Thanks again! I'll try not to bother you with many first year law student questions.
Wiley, the dates are on each of the citations, above, in parentheses at the end. The Georgia constitutional provision was adopted in 1868 (three years after the Civil War). This preceded the US v. Cruikshank decision by the United States Supreme Court by seven years (Cruikshank is the case that held that the federal Second Amendment was no limit on the states but only the federal government).

As a footnote, Cruikshank predated the modern doctrine of the Fourteenth Amendment incorporating the Bill of Rights, so it is doubtful that Cruikshank is still good law. It is pretty readily accepted nowadays that, for example, the constitutional right to counsel is binding against the states, as is the Fourth Amendment right to be free from unreasonable searches and seizures. There is no reason why the Second Amendment would not be held to also bind the states, which was the early understanding anyway (see Nunn v. State, which you already read twice). Moreover, there is direct Congressional testimony on the issue of southern states denying blacks the right to keep and bear arms as one of the justifications for passage of the 14th Am.

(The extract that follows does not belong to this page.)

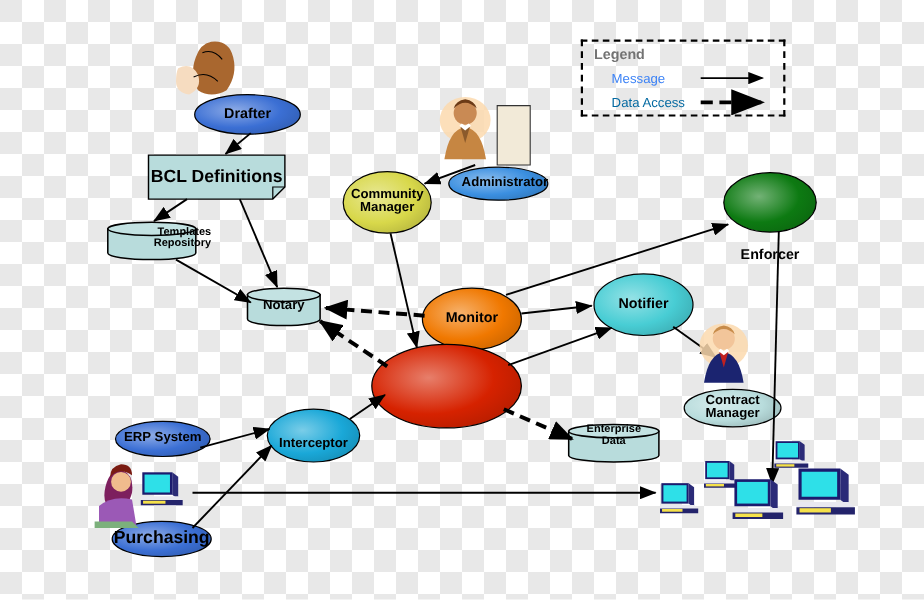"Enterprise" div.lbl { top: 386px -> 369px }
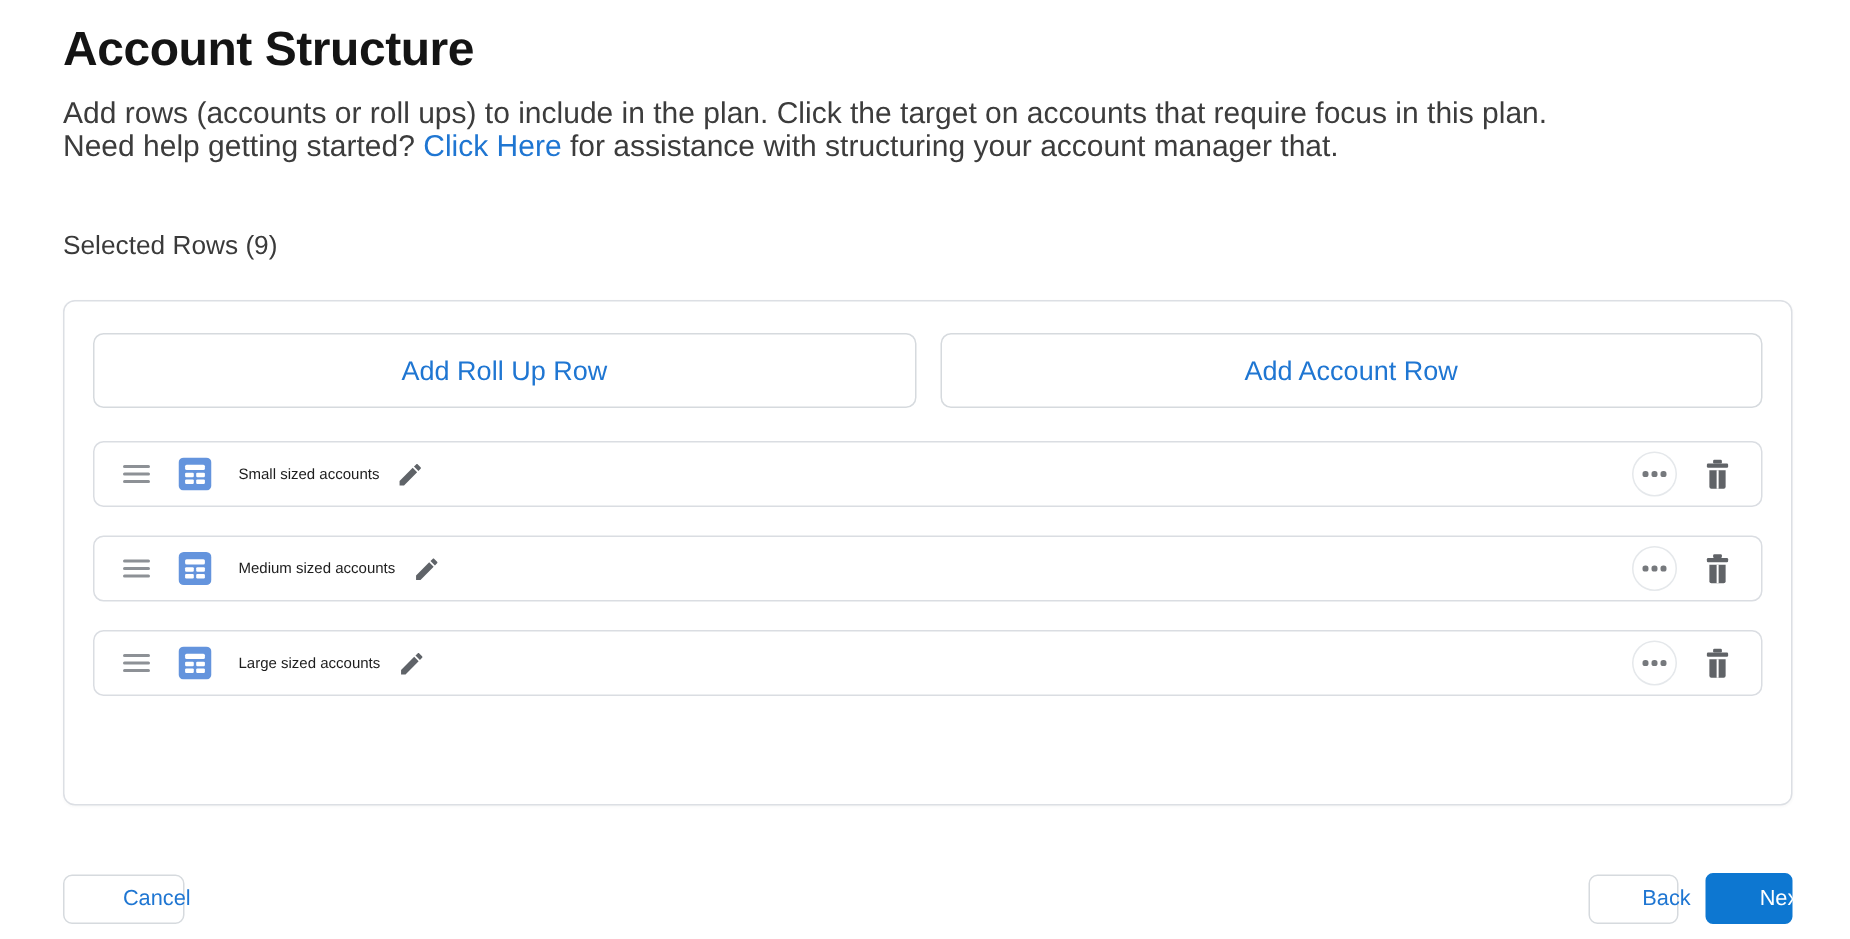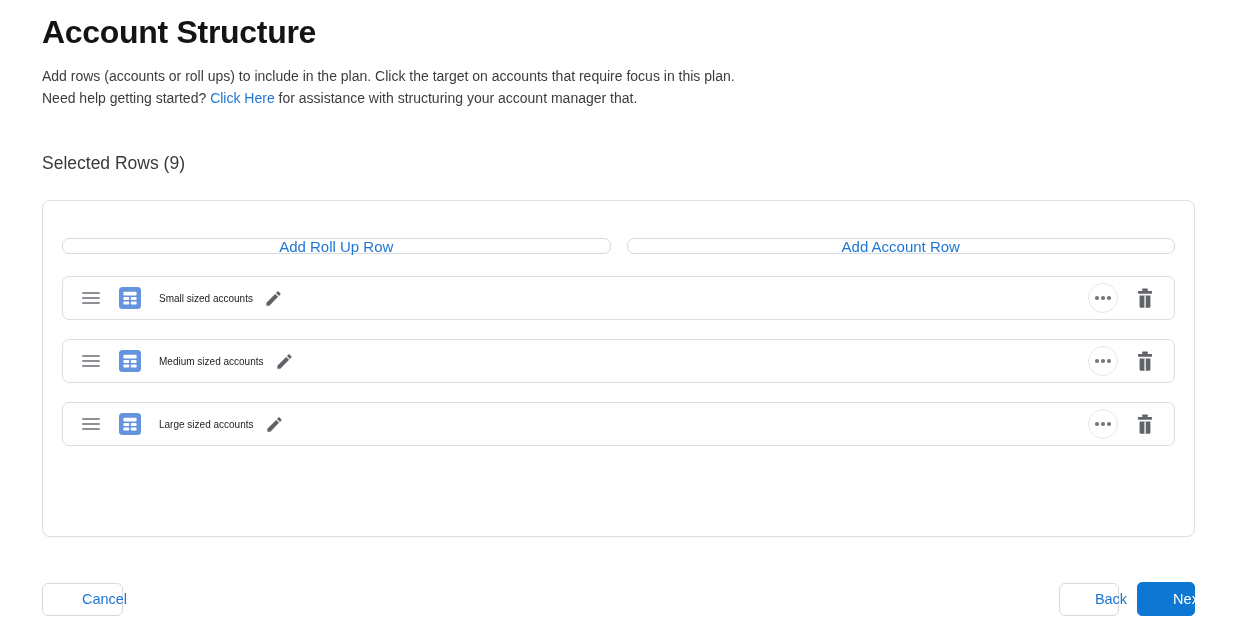"Add rows (accounts or roll" .intro { font-size: 14px -> 20px }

Anyway, since it predated the Cruikshank decision, I do not know what was the justification for adoption of Georgia's constitutional right to keep and bear arms in 1868, but I bet an enterprising, motivated person with a little time on his hands could find out! I do not have a ready source for legislative history from the mid-1800s, but I would be shocked if some of the law school libraries around do not have it.

Some of the court cases from the time may discuss it. Look at the citations in the opinions for other cases on the same subject.

Are you a first year law student?
 
#18 ·
ICP_Juggalo said:
Sounds like these past rulings are one of an emotional sense and not a legal one. It's nice to see a judge putting their own personal feelings ahead of the constitution :roll:
You mean like the majority of the Supreme Court today, or are you talking about the cases above? :lol:
 
#19 ·
Are you a first year law student?
Nope. I'm doing this for fun :shock: and interest. In the real world I'm a retired computer programmer/analyst.

The first year law student comment came from my realization that I didn't even know what questions to ask, how to begin finding what I thought I wanted, and how to interperet the citations.

The 'Nunn v. State' reference alone gave me something to look for (a search for 'Supreme court decisions' was a bust) and lead to Guncite and that lead to looking for a 'Legal Manual of Style' and on....

I kinka take the Constitution and Law seriously. What's written is important and how it came to be written is important. Precident!

ICP_Juggalo: I can understand the Judges feelings but, I agree with you. Emotion should not color the law. I carry for two reasons: To exercise my right so that I will always be able to and; So that if I need it a means of defense will be available. The former I am happy to do, the latter I am sorry I feel the need.

Later all.

John

P.S. I asked that all this be moved to a separate thread as it was taking the original thread way off topic.